Location
- 3434 Maple Avenue Terre Haute, Vigo County, Indiana 47804 United States 39°29′34″N 87°21′48″W﻿ / ﻿39.492886°N 87.363455°W

Information
- Type: Public high school
- Motto: "Not for School But for Life"
- Established: 1971
- School district: Vigo County School
- Superintendent: Christopher Himsel
- Principal: Scott Moore
- Teaching staff: 101.76 (FTE)
- Grades: 9-12
- Enrollment: 1,467 (2023-2024)
- Student to teacher ratio: 14.42
- Athletics conference: Sagamore Conference
- Team name: Patriots
- Rivals: Terre Haute South Vigo High School
- Newspaper: The Continental Crier
- Website: Official Website

= Terre Haute North Vigo High School =

Terre Haute North Vigo High School, also known as Terre Haute North (THN), is a public high school located in Terre Haute, Indiana.

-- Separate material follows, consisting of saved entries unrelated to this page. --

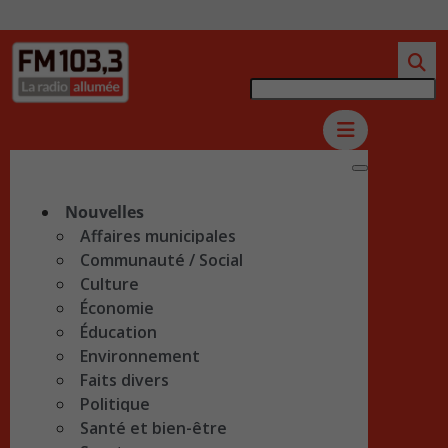
Nouvelles
Affaires municipales
Communauté / Social
Culture
Économie
Éducation
Environnement
Faits divers
Politique
Santé et bien-être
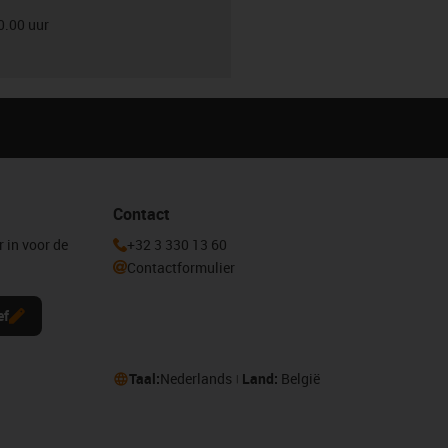
0.00 uur
Contact
r in voor de
+32 3 330 13 60
Contactformulier
ef
Taal:
Nederlands
Land:
België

Its attendance boundary includes the municipality of Seelyville and the census-designated places of Fontanet and North Terre Haute.

== Academics ==
Advanced Placement classes include Calculus AB, Physics C: Mechanics, Physics C: Electricity and Magnetism, U.S. History, World History, U.S. Government, Biology, Chemistry, English, Spanish, and more.

== Athletics ==
There are 21 varsity teams at THN: boys' and girls' cross country, soccer, tennis, golf, basketball, swimming & diving and track & field; boys' football, wrestling, baseball; girls' volleyball, softball, and dance team. Terre Haute North was a part of the Metropolitan Interscholastic Conference (MIC) from 1997 until 2013 when they joined Conference Indiana.

==Notable alumni==

- Brian Dorsett (1979) is a retired professional baseball player who played eight seasons for the Cleveland Indians, Los Angeles Angels of Anaheim, New York Yankees, San Diego Padres, Cincinnati Reds and Chicago Cubs.
- Ed Pease (Terre Haute Gerstmeyer (1969) before consolidation) Former member of the United States House of Representatives.
- Josh Phegley (2006) is a retired MLB catcher, who last played for the Chicago Cubs. Phegley formerly played for the Chicago White Sox and the Oakland Athletics.
- Anthony Thompson (1986) is a former Indiana University football standout (1986–1989) and NFL running back (1990–92). He was inducted into the College Football Hall of Fame in 2007.
- Steve Weatherford (2001) is a National Football League punter. He played for the New Orleans Saints, Kansas City Chiefs, Jacksonville Jaguars, New York Jets and New York Giants from 2006 to 2015, becoming a Super Bowl XLVI champion with the Giants.
- Clyde Lovellette (Terre Haut′e Garfield (1948) before consolidation) former professional basketball player; 3x NBA Champion, 3x All-American, NCAA MOP (1952), 1952 Olympic Gold Medalist.
- Terry Dischinger (Terre Haute Garfield (1959) before consolidation) former professional basketball player; 3x All-American, NBA Rookie of the Year, 1960 Olympic Gold Medalist.
- Frank Hamblen (Terre Haute Garfield (1965) before consolidation) was a professional basketball coach and 7-time NBA champion, Phil Jackson's assistant with Chicago Bulls and Los Angeles Lakers and interim head coach. He is a member of the Indiana Basketball Hall of Fame.
- Ron Greene (Terre Haute Gerstmeyer (1957) before consolidation) is a former college basketball head coach.
- Tommy John (Terre Haute Gerstmeyer (1961) before consolidation) is a former Major League Baseball pitcher. He played for seven different teams from 1963 through 1989 and had 288 MLB victories. He is also known for his recovery and comeback from a revolutionary ulnar collateral ligament surgery, that has since become universally known as Tommy John surgery.
- Steve Newton (Terre Haute Gerstmeyer (1959) before consolidation) is a former college basketball head coach.
- Dexter Shouse (1981), is a former NBA player.
- Chris O'Leary is a National Football League defensive coordinator of Los Angeles Chargers (2026-).